— The task —
Only lines holding the word "worn" are wanted from the records; copy all of them.

______________________________

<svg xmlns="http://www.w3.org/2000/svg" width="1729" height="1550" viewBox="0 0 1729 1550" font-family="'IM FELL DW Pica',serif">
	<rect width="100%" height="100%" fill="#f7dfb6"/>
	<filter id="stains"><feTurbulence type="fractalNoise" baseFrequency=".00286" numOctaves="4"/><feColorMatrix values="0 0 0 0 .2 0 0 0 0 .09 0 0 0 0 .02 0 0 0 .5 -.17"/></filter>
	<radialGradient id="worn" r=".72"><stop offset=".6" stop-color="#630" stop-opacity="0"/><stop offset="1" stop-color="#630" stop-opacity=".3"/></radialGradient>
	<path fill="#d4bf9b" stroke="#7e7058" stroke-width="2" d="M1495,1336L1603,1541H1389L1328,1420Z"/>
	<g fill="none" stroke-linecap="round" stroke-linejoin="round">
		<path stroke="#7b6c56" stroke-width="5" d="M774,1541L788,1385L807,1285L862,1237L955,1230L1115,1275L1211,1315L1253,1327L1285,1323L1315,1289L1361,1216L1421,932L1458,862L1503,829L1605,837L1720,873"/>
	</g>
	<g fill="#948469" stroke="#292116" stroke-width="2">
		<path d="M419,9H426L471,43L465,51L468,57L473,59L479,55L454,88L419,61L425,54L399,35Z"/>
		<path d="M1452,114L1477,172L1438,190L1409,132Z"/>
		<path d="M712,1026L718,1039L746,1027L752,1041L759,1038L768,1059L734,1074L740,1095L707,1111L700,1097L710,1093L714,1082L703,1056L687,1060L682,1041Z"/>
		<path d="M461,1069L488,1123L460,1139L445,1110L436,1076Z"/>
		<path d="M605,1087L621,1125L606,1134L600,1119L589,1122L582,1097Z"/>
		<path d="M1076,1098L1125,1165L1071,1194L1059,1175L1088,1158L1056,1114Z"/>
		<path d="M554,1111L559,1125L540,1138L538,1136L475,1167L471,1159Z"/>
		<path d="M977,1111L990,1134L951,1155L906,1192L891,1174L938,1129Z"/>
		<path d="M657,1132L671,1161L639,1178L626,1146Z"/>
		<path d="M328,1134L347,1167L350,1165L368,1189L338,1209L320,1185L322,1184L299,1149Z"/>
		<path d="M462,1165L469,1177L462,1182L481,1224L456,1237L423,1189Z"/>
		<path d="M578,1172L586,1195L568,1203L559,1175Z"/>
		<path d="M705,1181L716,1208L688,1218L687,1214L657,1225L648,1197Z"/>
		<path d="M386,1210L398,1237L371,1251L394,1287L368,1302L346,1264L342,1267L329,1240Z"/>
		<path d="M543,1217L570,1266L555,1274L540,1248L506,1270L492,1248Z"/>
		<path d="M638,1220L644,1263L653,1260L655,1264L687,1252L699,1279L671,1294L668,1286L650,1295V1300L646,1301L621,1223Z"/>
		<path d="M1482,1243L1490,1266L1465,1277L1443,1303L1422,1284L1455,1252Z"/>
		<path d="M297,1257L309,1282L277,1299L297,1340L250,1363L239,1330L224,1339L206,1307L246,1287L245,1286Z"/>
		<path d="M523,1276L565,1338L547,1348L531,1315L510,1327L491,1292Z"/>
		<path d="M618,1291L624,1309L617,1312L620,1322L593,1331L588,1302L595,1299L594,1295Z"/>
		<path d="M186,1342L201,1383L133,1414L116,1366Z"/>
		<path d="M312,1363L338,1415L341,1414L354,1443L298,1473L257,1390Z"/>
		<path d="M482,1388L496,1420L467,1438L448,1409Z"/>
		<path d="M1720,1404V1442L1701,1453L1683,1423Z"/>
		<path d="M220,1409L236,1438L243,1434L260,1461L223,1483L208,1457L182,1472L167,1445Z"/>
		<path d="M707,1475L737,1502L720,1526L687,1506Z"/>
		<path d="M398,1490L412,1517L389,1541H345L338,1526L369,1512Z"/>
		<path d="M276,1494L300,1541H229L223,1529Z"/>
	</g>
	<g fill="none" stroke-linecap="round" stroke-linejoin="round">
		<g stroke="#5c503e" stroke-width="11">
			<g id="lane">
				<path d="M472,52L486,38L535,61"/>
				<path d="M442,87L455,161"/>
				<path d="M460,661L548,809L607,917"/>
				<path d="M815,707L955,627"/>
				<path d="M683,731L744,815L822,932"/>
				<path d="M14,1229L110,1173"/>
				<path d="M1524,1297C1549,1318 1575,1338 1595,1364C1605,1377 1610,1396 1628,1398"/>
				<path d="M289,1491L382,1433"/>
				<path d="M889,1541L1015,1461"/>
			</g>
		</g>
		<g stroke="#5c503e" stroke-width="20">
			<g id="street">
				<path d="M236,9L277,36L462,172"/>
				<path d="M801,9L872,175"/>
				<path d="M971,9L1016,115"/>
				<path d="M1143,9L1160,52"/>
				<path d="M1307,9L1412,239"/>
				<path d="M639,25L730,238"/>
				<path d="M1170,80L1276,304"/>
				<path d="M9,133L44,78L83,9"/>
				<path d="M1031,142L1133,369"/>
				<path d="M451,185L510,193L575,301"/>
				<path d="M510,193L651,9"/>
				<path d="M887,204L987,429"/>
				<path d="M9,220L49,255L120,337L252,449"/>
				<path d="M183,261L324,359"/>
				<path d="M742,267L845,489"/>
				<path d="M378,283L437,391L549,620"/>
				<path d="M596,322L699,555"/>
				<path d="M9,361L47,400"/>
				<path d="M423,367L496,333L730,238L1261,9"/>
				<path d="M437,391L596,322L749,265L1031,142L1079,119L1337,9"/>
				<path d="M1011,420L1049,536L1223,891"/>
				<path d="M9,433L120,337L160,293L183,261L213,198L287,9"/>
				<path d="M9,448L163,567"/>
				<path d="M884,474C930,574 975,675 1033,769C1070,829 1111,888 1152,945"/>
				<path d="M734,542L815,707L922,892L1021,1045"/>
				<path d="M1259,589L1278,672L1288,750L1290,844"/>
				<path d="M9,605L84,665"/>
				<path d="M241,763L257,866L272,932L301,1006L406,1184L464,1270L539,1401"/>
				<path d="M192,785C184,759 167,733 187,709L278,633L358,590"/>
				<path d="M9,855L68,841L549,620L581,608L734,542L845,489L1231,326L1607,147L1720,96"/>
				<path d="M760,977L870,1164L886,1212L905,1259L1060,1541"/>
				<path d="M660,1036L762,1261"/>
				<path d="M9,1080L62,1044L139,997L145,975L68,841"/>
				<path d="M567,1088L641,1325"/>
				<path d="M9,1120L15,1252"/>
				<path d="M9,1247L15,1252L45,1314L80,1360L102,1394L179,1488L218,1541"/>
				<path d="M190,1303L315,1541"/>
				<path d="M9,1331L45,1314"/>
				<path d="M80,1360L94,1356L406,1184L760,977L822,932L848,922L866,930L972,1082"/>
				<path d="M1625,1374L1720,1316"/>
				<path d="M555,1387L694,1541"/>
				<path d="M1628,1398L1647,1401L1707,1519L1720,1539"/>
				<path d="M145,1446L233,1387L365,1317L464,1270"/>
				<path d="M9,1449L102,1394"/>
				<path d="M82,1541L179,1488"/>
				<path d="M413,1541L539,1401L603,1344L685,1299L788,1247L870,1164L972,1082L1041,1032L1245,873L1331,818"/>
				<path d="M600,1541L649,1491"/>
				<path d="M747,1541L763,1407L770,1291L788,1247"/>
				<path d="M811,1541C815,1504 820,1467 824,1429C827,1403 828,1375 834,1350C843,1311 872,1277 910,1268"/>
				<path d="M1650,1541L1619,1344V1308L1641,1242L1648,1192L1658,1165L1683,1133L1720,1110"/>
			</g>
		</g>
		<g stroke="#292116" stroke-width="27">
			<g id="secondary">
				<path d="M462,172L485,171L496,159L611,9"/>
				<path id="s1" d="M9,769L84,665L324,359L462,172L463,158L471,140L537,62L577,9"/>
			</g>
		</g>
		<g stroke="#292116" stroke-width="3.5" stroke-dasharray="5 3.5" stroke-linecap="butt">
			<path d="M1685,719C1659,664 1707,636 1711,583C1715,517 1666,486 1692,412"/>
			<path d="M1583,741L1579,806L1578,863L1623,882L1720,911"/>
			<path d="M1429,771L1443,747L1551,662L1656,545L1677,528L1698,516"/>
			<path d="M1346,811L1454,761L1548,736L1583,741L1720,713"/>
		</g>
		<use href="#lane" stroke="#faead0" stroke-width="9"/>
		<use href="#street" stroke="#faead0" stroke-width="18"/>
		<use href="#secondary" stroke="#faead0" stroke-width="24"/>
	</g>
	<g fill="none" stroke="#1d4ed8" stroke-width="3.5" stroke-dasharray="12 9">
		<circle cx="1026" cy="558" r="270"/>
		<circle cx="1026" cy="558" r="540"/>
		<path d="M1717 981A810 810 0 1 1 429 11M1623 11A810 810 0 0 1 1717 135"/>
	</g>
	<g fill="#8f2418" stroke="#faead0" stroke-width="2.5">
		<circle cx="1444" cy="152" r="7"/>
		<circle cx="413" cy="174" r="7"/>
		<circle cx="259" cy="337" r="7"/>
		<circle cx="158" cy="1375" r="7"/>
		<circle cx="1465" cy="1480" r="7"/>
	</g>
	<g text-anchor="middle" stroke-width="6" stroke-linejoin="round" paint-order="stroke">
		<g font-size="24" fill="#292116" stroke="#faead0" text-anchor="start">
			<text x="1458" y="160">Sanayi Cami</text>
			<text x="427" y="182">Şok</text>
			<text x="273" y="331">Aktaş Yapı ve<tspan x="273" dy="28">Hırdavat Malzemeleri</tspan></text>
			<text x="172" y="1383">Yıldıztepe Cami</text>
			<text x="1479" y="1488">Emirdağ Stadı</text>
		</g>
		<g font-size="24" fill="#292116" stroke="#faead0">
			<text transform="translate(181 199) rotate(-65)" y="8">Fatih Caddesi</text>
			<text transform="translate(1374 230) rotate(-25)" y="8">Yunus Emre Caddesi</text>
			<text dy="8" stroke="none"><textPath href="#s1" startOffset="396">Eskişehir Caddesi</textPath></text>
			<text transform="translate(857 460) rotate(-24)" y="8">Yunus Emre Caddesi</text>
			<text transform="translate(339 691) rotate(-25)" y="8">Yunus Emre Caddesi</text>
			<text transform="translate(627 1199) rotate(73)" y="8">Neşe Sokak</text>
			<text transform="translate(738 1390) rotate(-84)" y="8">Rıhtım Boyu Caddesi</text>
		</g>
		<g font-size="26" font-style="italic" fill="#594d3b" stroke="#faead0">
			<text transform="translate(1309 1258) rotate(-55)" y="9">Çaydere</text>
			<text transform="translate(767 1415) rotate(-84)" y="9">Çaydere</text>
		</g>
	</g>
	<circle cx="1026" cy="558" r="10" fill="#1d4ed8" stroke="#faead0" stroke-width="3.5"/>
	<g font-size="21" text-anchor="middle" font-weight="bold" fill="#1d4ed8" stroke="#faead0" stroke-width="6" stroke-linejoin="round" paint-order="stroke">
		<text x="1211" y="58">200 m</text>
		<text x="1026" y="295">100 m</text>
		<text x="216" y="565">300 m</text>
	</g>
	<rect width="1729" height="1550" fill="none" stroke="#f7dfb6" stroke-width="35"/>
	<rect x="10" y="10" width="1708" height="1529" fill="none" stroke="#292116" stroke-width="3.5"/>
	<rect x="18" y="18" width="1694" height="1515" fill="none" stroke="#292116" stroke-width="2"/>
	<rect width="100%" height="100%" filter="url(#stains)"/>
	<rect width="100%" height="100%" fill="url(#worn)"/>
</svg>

______________________________

— Answer section —
	<radialGradient id="worn" r=".72"><stop offset=".6" stop-color="#630" stop-opacity="0"/><stop offset="1" stop-color="#630" stop-opacity=".3"/></radialGradient>
	<rect width="100%" height="100%" fill="url(#worn)"/>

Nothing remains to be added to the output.